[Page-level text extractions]
──────────

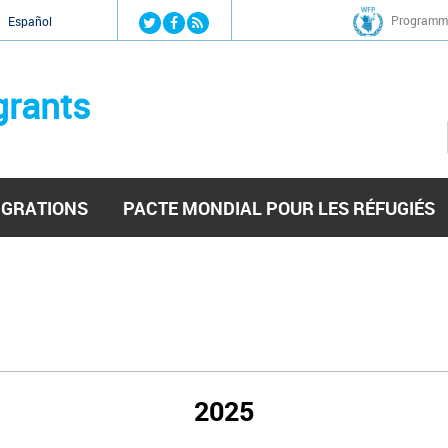
Jump to navigation
Programme
Español
grants
IGRATIONS
PACTE MONDIAL POUR LES RÉFUGIÉS
2025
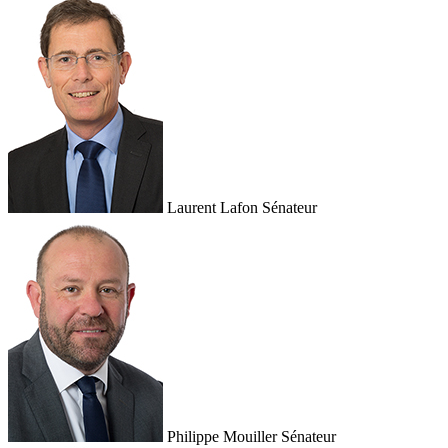
Laurent Lafon
Sénateur
Philippe Mouiller
Sénateur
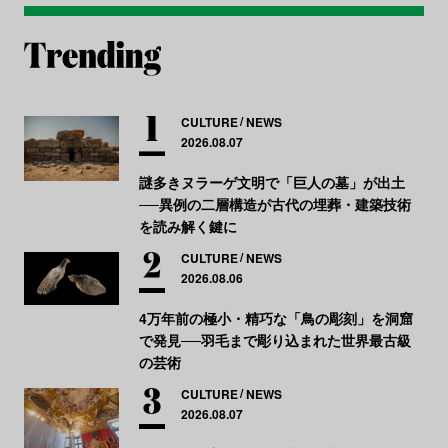
CULTURE
NEWS
2026.08.07
謎多きヌラーゲ文明で「巨人の墓」が出土
──異例の二層構造が古代の埋葬・建築技術
を読み解く鍵に
CULTURE
NEWS
2026.08.06
4万年前の極小・精巧な「鳥の彫刻」を洞窟
で発見──羽毛まで彫り込まれた世界最古級
の芸術
CULTURE
NEWS
2026.08.07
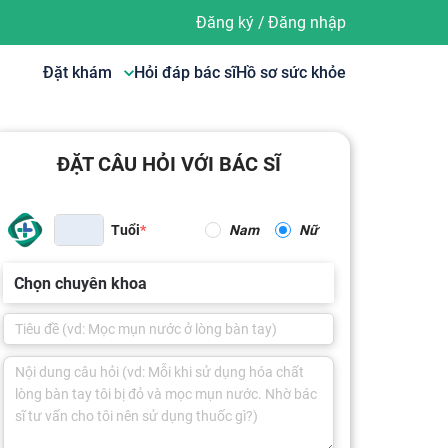
Đăng ký
/
Đăng nhập
Đặt khám
Hỏi đáp bác sĩ
Hồ sơ sức khỏe
ĐẶT CÂU HỎI VỚI BÁC SĨ
Tuổi
Nam
Nữ
Chọn chuyên khoa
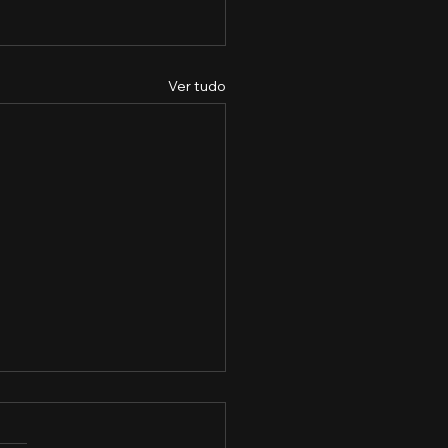
Ver tudo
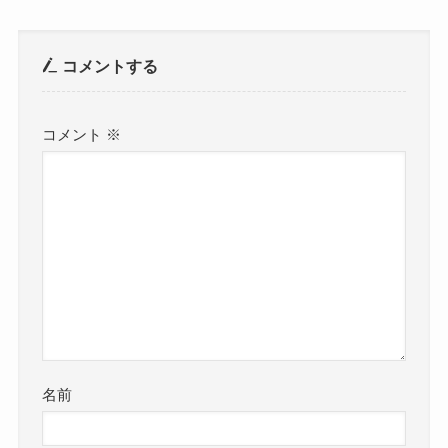
コメントする
コメント
※
名前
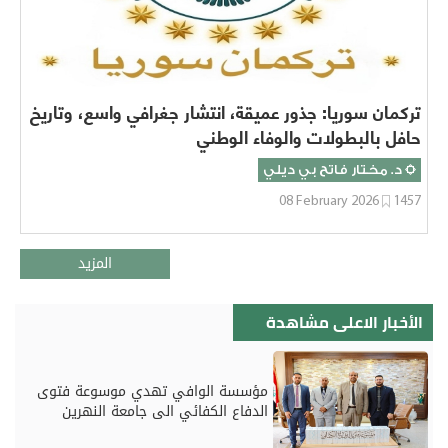
تركمان سوريا: جذور عميقة، انتشار جغرافي واسع، وتاريخ
حافل بالبطولات والوفاء الوطني
د. مختار فاتح بي ديلي
08 February 2026
1457
المزيد
الأخبار الاعلى مشاهدة
مؤسسة الوافي تهدي موسوعة فتوى
الدفاع الكفائي الى جامعة النهرين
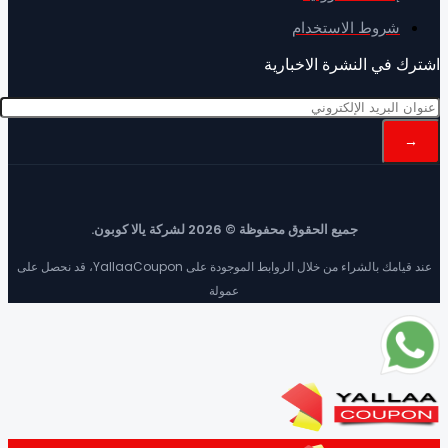
شروط الاستخدام
ك في النشرة الاخبارية
جميع الحقوق محفوظة © 2026 لشركة يالا كوبون.
عند قيامك بالشراء من خلال الروابط الموجودة على YallaaCoupon، قد نحصل على
عمولة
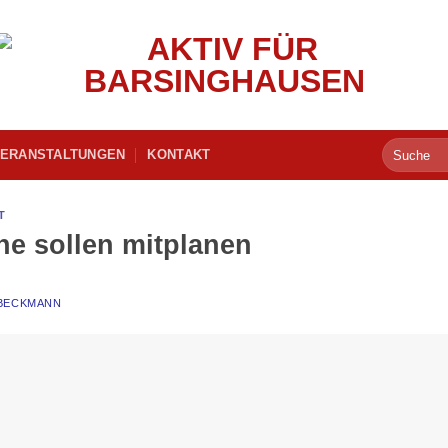
ERANSTALTUNGEN
KONTAKT
T
he sollen mitplanen
 BECKMANN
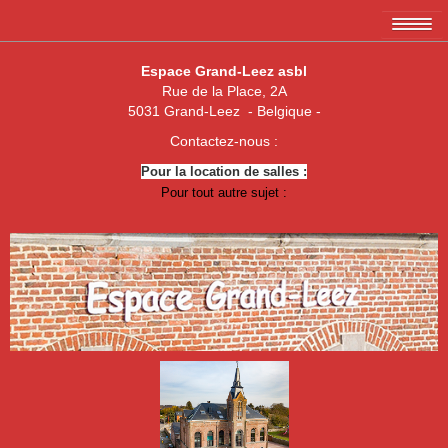
Accueil
Espace Grand-Leez asbl
Rue de la Place, 2A
L'association EGL asbl
5031 Grand-Leez - Belgique -
Les membres
Contactez-nous :
Pour la location de salles :
Amicale des 3 x 20
Pour tout autre sujet :
Association de parents de Grand-Leez
Association "Un enfant, une vie"
Royal Football Club Grand-Leez
Les pêcheurs réunis
Club des Jeunes de Grand-Leez
Nouvelle jeune paume Grand-Leez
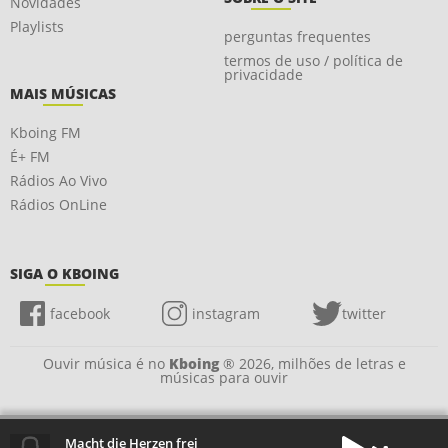
Novidades
Playlists
perguntas frequentes
termos de uso / política de
privacidade
MAIS MÚSICAS
Kboing FM
É+ FM
Rádios Ao Vivo
Rádios OnLine
SIGA O KBOING
facebook
instagram
twitter
Ouvir música é no
Kboing
® 2026, milhões de letras e
músicas para ouvir
Macht die Herzen frei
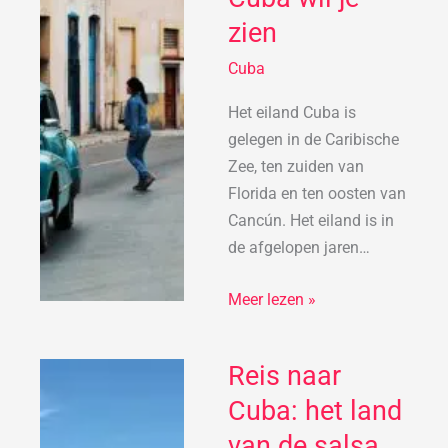
je
zien
zien
Cuba
Het eiland Cuba is
gelegen in de Caribische
Zee, ten zuiden van
Florida en ten oosten van
Cancún. Het eiland is in
de afgelopen jaren…
Meer lezen »
Reis naar
Reis
naar
Cuba: het land
Cuba: het
van de salsa,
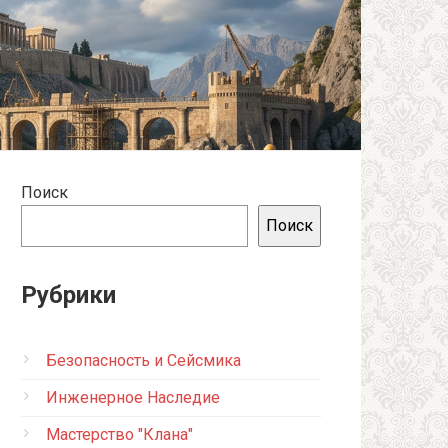
Поиск
Поиск
Рубрики
Безопасность и Сейсмика
Инженерное Наследие
Мастерство "Клана"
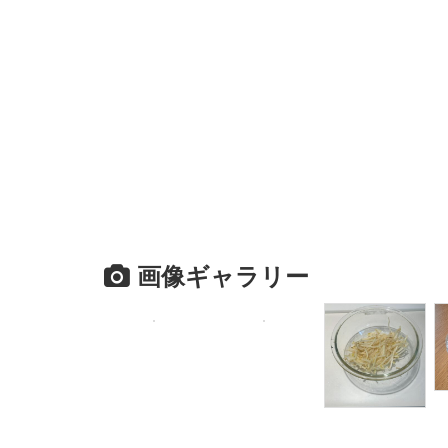
画像ギャラリー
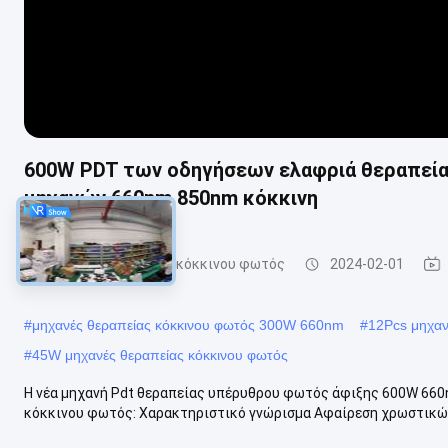
600W PDT των οδηγήσεων ελαφριά θεραπεί
μηχανών 660nm 850nm κόκκινη
Μηχανές θεραπείας κόκκινου φωτός
2024-02-01
#
μηχανές θεραπείας κόκκινου φωτός 300W 660nm
#
12Pcs μηχαν
#
45W μηχανές θεραπείας κόκκινου φωτός
Η νέα μηχανή Pdt θεραπείας υπέρυθρου φωτός άφιξης 600W 660
κόκκινου φωτός: Χαρακτηριστικό γνώρισμα Αφαίρεση χρωστικών 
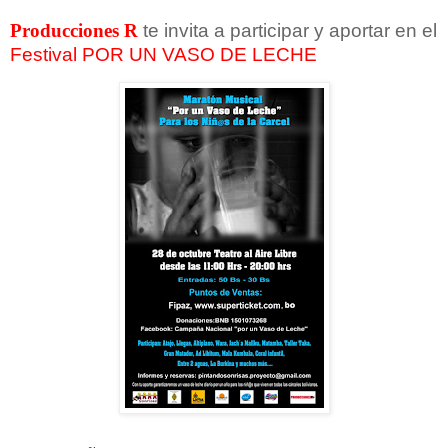
Producciones R
te invita a participar y aportar en el
Festival POR UN VASO DE LECHE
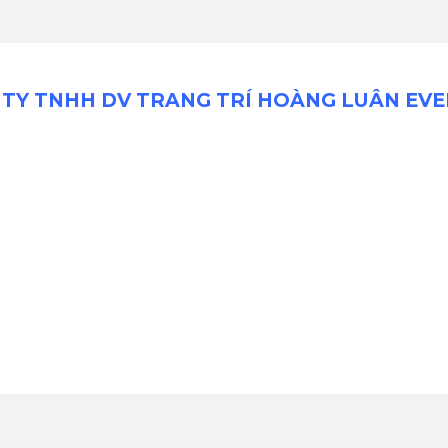
TY TNHH DV TRANG TRÍ HOÀNG LUÂN EV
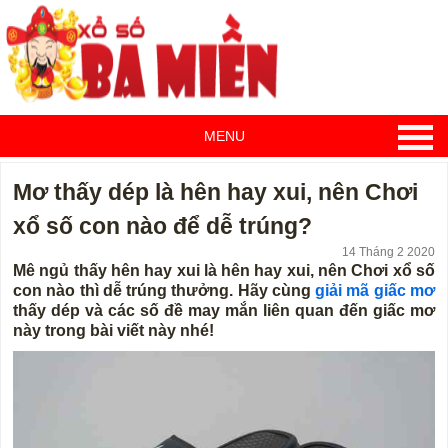
MENU
Mơ thấy dép là hên hay xui, nên Chơi
xổ số con nào để dễ trúng?
14 Tháng 2 2020
Mê ngủ thấy hên hay xui là hên hay xui, nên Chơi xổ số
con nào thì dễ trúng thưởng. Hãy cùng
giải mã giấc mơ
thấy dép và các số đề may mắn liên quan đến giấc mơ
này trong bài viết này nhé!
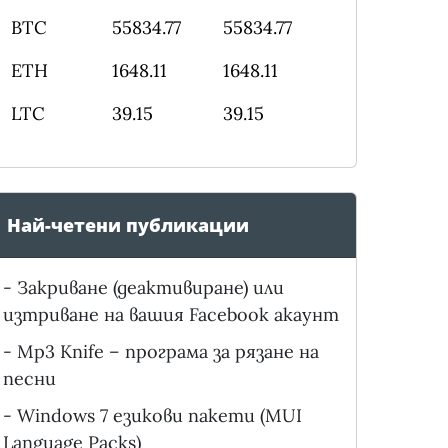
BTC
55834.77
55834.77
ETH
1648.11
1648.11
LTC
39.15
39.15
Най-четени публикации
-
Закриване (деактивиране) или
изтриване на вашия Facebook акаунт
-
Mp3 Knife – програма за рязане на
песни
-
Windows 7 езикови пакети (MUI
Language Packs)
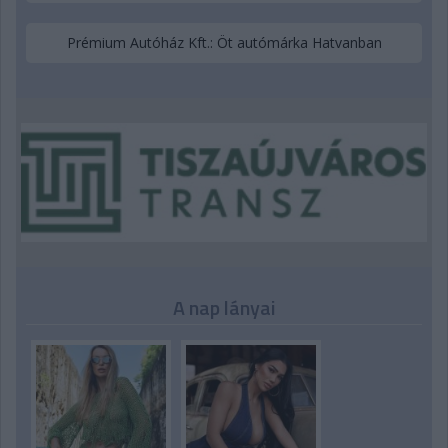
Prémium Autóház Kft.: Öt autómárka Hatvanban
A nap lányai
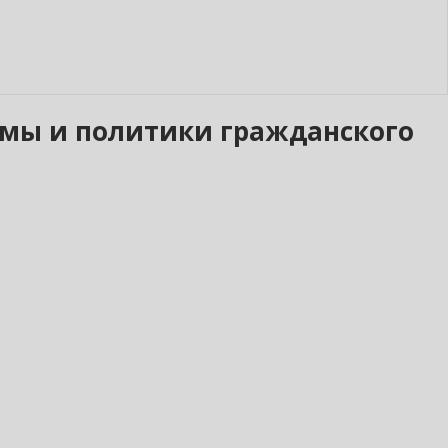
огмы и политики гражданского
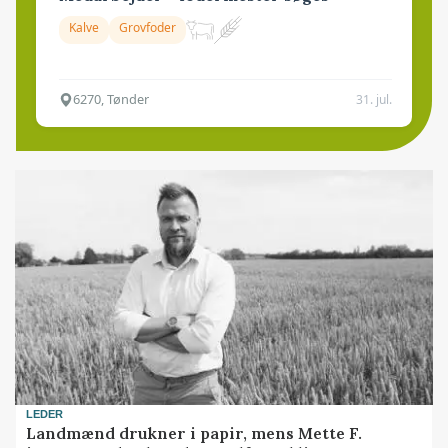
Kalve
Grovfoder
6270, Tønder
31. jul.
LEDER
Landmænd drukner i papir, mens Mette F.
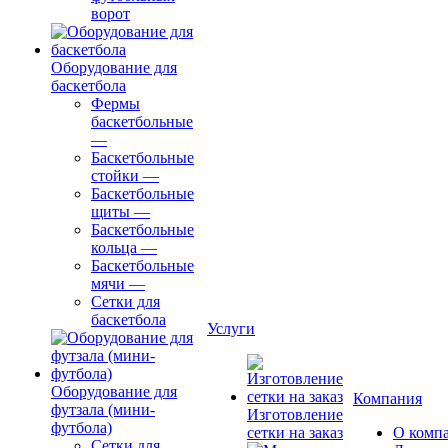
ворот
Оборудование для
баскетбола
Фермы
баскетбольные
—
Баскетбольные
стойки
—
Баскетбольные
щиты
—
Баскетбольные
кольца
—
Баскетбольные
мячи
—
Сетки для
баскетбола
Услуги
Оборудование для
Компания
футзала (мини-
Изготовление
футбола)
сетки на заказ
О комп
Сетки для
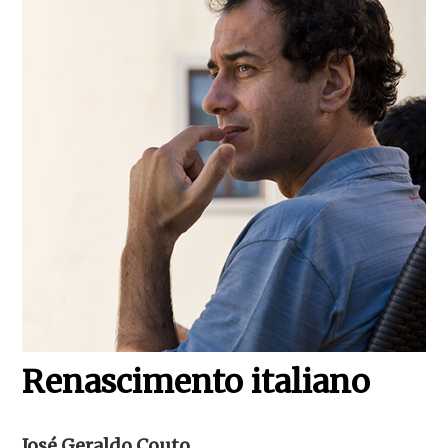
Renascimento italiano
José Geraldo Couto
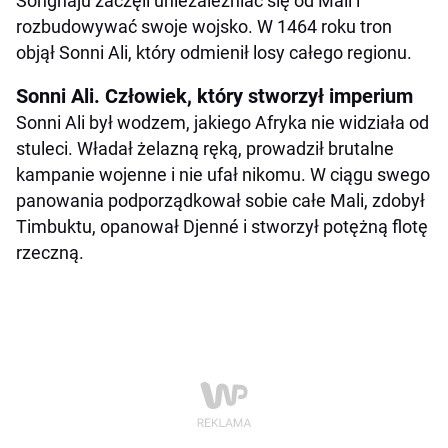
Songhaju zaczęli uniezależniać się od Mali i
rozbudowywać swoje wojsko. W 1464 roku tron
objął Sonni Ali, który odmienił losy całego regionu.
Sonni Ali. Człowiek, który stworzył imperium
Sonni Ali był wodzem, jakiego Afryka nie widziała od
stuleci. Władał żelazną ręką, prowadził brutalne
kampanie wojenne i nie ufał nikomu. W ciągu swego
panowania podporządkował sobie całe Mali, zdobył
Timbuktu, opanował Djenné i stworzył potężną flotę
rzeczną.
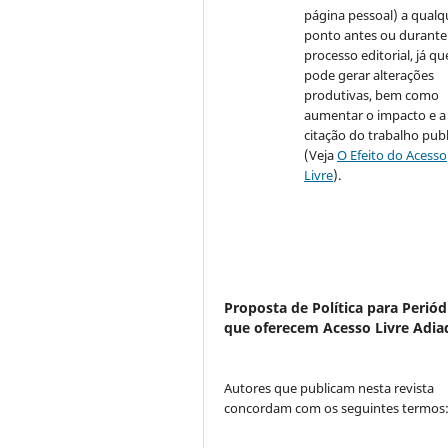
página pessoal) a qualq
ponto antes ou durante
processo editorial, já qu
pode gerar alterações
produtivas, bem como
aumentar o impacto e a
citação do trabalho pub
(Veja
O Efeito do Acesso
Livre
).
Proposta de Política para Periód
que oferecem Acesso Livre Adia
Autores que publicam nesta revista
concordam com os seguintes termos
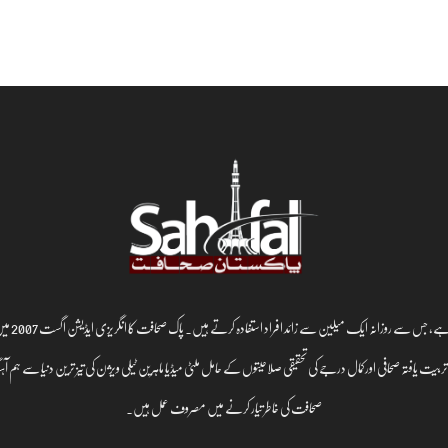
پاک صحافت 
یت یافتہ صحافی اورکمال درجے کی تحقیقی صلاحیتوں کے حامل ملٹی میڈیا ماہرین ٹیلی ویژن کی تیز ترین دنیا سے ہم آ
صحافت کی خاطر تیار کرنے میں مصروف عمل ہیں۔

──────────

• [WHAT IS NEEDED]:
Rewrite the lines from the first one through the line containing "الدفاع الكفائي الى جامعة النهرين", inclusive, swapping "Sénateur" for "Député" and leaving everything else unchanged. Leave the pictures out.

• [OUTPUT FOR THIS EXERCISE]:
Jump to navigation
Programme
Español
grants
IGRATIONS
PACTE MONDIAL POUR LES RÉFUGIÉS
2025
Laurent Lafon
Député
Philippe Mouiller
Député
CULTURE
NEWS
2026.08.07
謎多きヌラーゲ文明で「巨人の墓」が出土
──異例の二層構造が古代の埋葬・建築技術
を読み解く鍵に
CULTURE
NEWS
2026.08.06
4万年前の極小・精巧な「鳥の彫刻」を洞窟
で発見──羽毛まで彫り込まれた世界最古級
の芸術
CULTURE
NEWS
2026.08.07
Đăng ký
/
Đăng nhập
Đặt khám
Hỏi đáp bác sĩ
Hồ sơ sức khỏe
ĐẶT CÂU HỎI VỚI BÁC SĨ
Tuổi
Nam
Nữ
Chọn chuyên khoa
Ver tudo
コメントする
コメント
※
名前
تركمان سوريا: جذور عميقة، انتشار جغرافي واسع، وتاريخ
حافل بالبطولات والوفاء الوطني
د. مختار فاتح بي ديلي
08 February 2026
1457
المزيد
الأخبار الاعلى مشاهدة
مؤسسة الوافي تهدي موسوعة فتوى
الدفاع الكفائي الى جامعة النهرين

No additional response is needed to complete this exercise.